Among the entries, how many lines carry the string "Right"? Give the number and nothing else.

THE DATA START

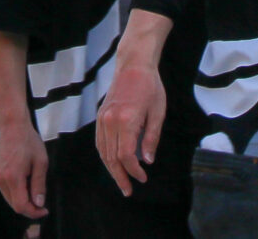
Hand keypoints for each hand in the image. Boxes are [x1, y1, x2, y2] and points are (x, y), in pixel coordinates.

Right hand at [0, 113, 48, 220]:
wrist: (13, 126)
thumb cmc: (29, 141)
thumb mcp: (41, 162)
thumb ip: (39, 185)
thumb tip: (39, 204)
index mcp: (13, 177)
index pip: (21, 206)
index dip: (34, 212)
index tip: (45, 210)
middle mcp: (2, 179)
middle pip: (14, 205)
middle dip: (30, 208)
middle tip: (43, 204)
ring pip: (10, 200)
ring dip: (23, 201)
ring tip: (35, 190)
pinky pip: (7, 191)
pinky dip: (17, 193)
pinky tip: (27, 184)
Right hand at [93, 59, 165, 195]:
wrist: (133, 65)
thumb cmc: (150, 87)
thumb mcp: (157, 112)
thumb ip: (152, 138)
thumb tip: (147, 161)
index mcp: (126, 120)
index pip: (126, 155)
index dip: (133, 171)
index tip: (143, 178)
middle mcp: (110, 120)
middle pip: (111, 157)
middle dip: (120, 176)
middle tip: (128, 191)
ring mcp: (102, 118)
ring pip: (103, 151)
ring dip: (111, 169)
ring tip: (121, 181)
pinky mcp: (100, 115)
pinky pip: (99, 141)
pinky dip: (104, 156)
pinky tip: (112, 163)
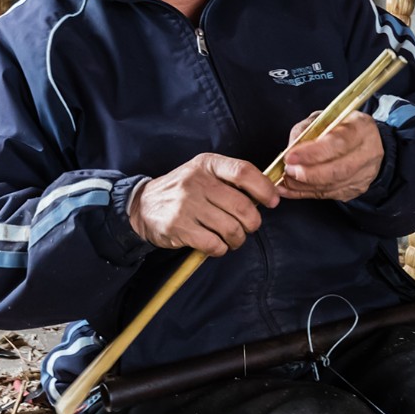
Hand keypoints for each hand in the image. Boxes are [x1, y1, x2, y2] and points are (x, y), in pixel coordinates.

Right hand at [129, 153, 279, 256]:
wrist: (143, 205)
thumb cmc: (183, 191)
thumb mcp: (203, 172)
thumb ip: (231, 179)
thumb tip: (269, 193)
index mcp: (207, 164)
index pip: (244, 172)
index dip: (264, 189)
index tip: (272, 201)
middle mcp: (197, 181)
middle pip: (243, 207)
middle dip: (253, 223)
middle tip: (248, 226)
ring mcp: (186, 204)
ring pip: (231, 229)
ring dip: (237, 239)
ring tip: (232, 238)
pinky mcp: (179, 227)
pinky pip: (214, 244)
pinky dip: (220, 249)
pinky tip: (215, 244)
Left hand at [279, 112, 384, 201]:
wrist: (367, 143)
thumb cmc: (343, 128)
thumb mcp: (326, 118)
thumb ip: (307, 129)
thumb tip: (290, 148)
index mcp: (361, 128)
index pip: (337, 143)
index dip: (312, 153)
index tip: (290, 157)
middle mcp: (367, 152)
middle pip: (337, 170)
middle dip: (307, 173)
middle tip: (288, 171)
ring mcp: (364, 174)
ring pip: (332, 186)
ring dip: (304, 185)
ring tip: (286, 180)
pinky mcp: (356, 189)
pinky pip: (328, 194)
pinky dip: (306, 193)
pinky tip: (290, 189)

THE DATA END
THE DATA START

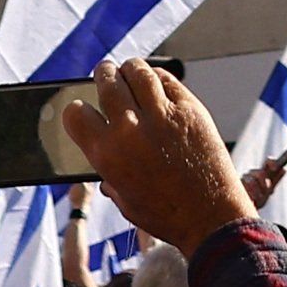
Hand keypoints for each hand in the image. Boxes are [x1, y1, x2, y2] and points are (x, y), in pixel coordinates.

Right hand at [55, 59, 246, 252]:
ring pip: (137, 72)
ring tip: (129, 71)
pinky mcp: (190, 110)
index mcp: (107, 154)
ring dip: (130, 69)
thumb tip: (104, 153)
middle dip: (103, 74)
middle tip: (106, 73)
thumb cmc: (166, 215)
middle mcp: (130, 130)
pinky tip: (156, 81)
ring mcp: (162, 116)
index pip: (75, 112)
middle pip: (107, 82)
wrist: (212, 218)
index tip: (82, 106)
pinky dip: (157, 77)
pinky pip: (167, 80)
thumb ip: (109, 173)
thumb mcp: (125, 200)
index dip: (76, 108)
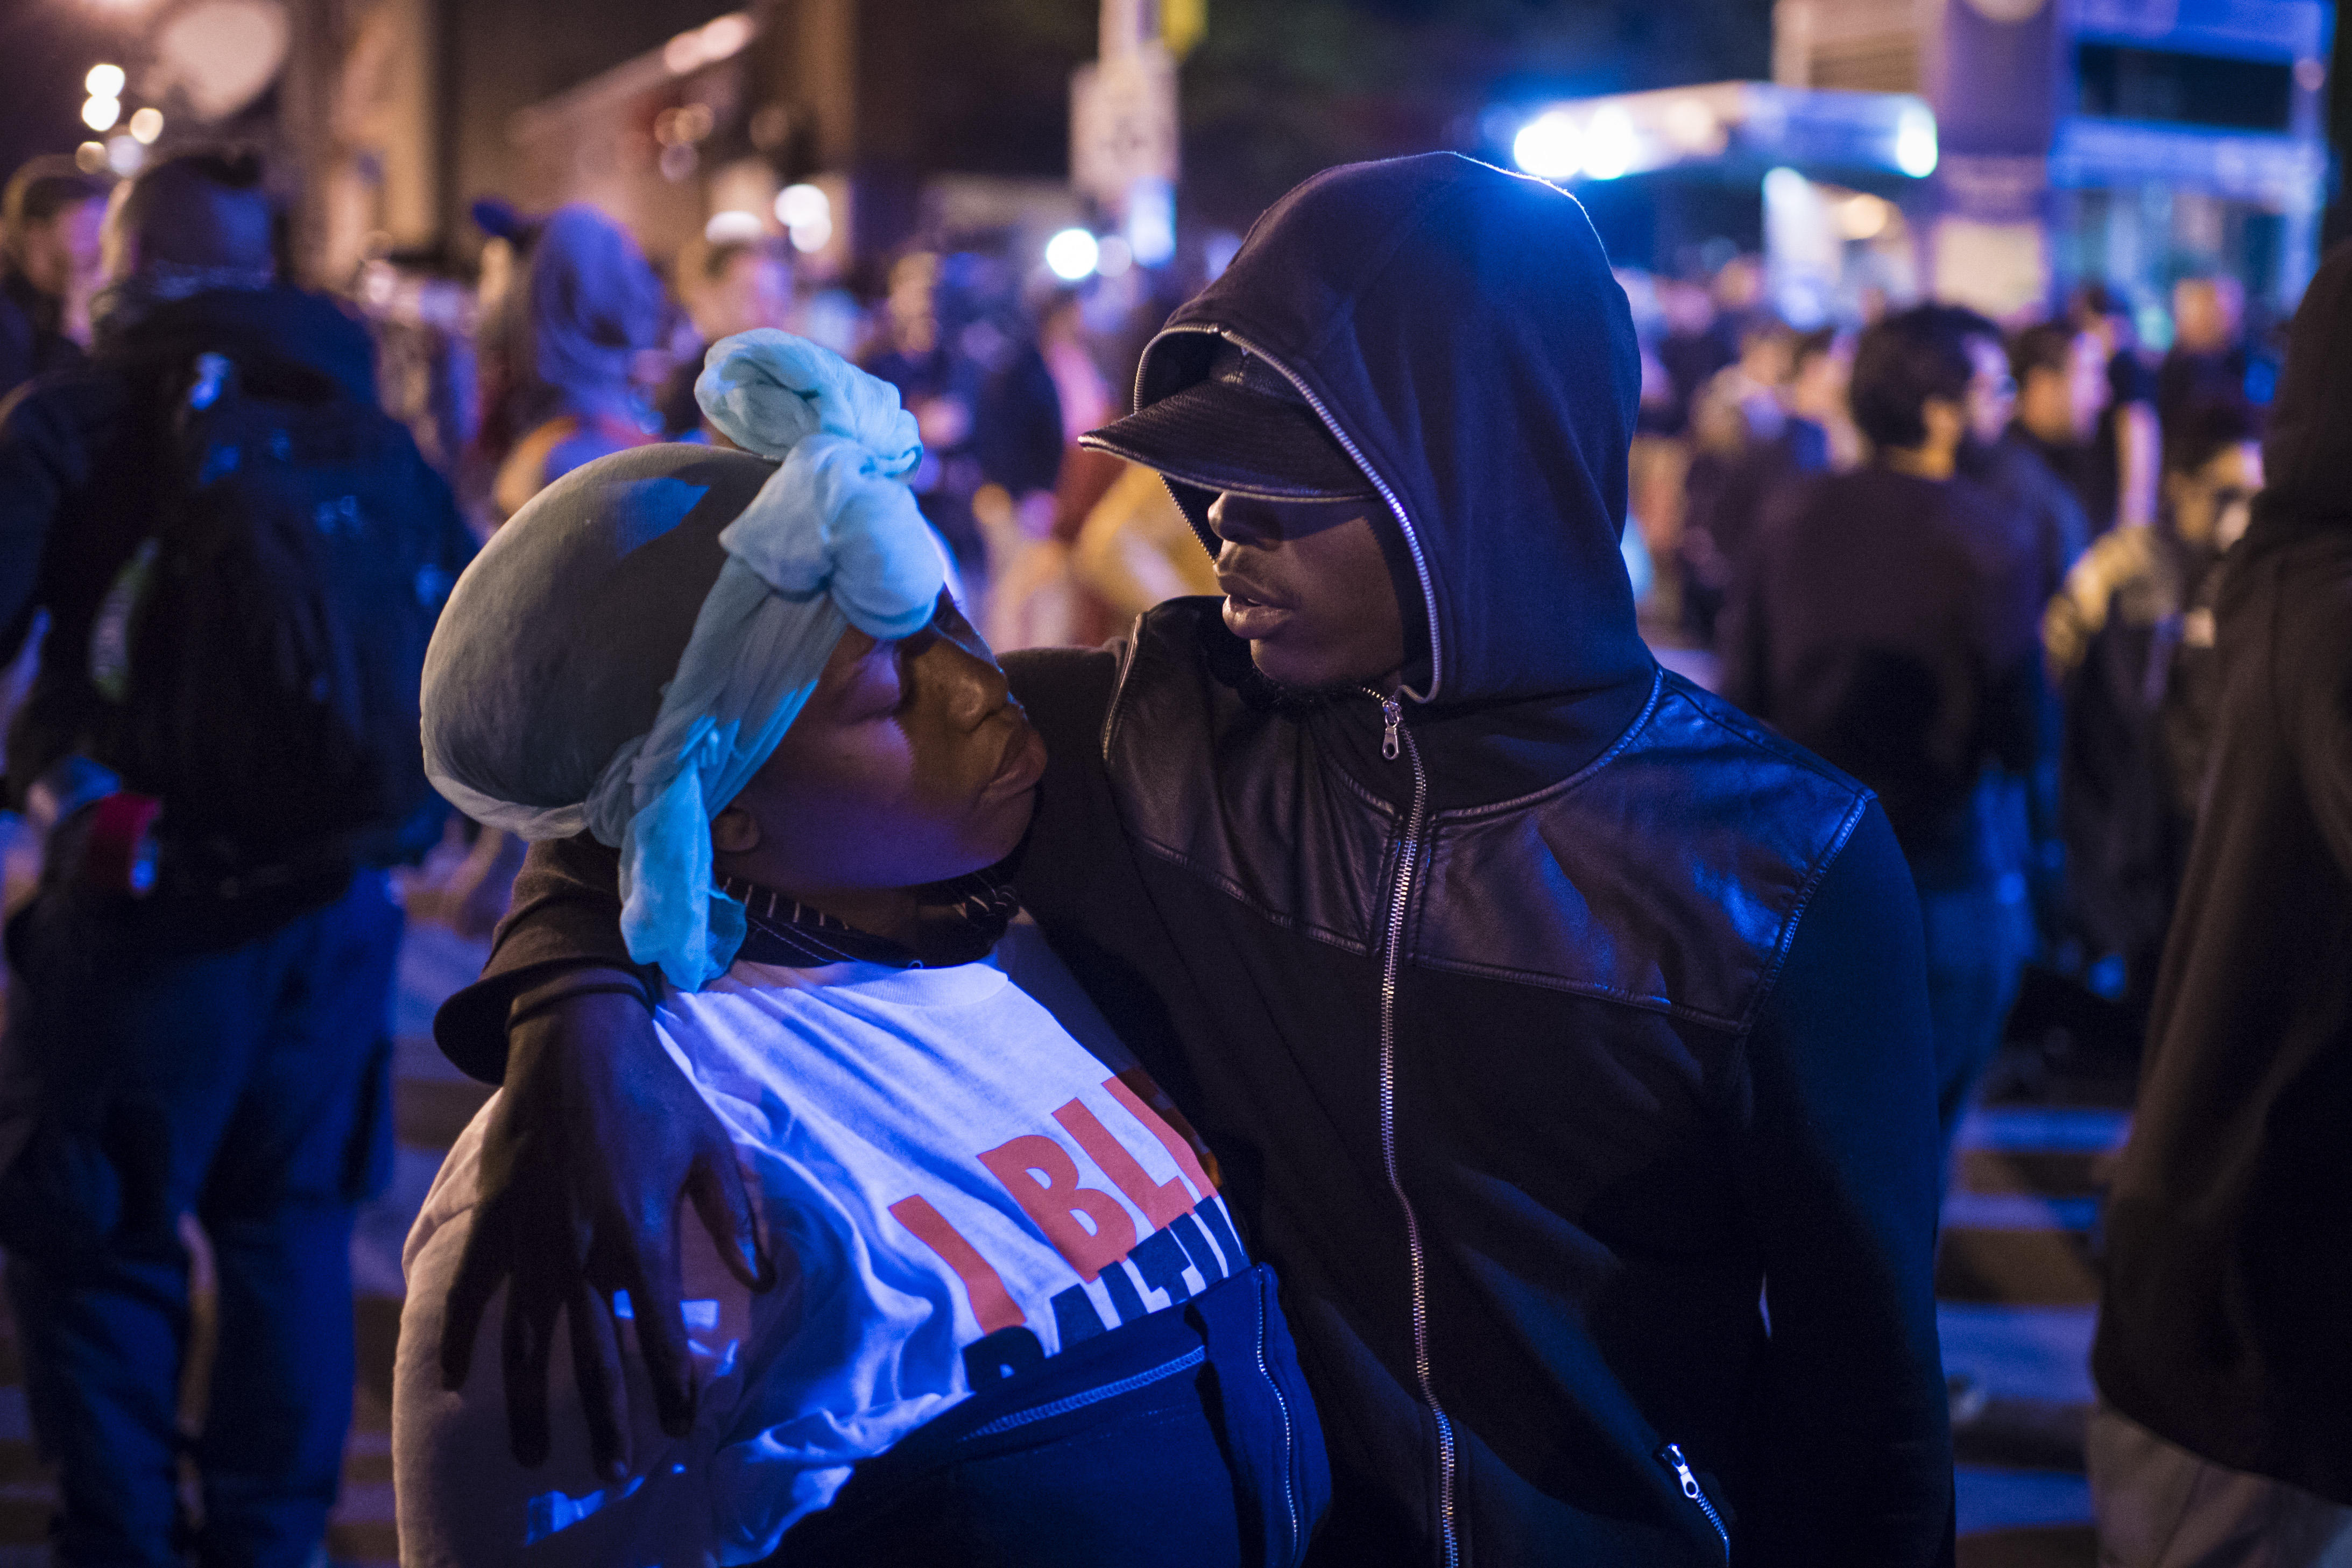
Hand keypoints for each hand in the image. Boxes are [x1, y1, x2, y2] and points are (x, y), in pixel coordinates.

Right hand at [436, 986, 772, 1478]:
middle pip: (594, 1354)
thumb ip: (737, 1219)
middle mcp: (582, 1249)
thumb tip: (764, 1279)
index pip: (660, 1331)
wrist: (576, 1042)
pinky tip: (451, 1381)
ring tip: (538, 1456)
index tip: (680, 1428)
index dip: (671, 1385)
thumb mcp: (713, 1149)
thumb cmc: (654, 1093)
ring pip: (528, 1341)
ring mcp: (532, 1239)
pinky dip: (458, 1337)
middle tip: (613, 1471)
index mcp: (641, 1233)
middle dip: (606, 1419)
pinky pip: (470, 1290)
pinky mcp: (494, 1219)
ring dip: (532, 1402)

THE DATA END

RESPONSE BOX
5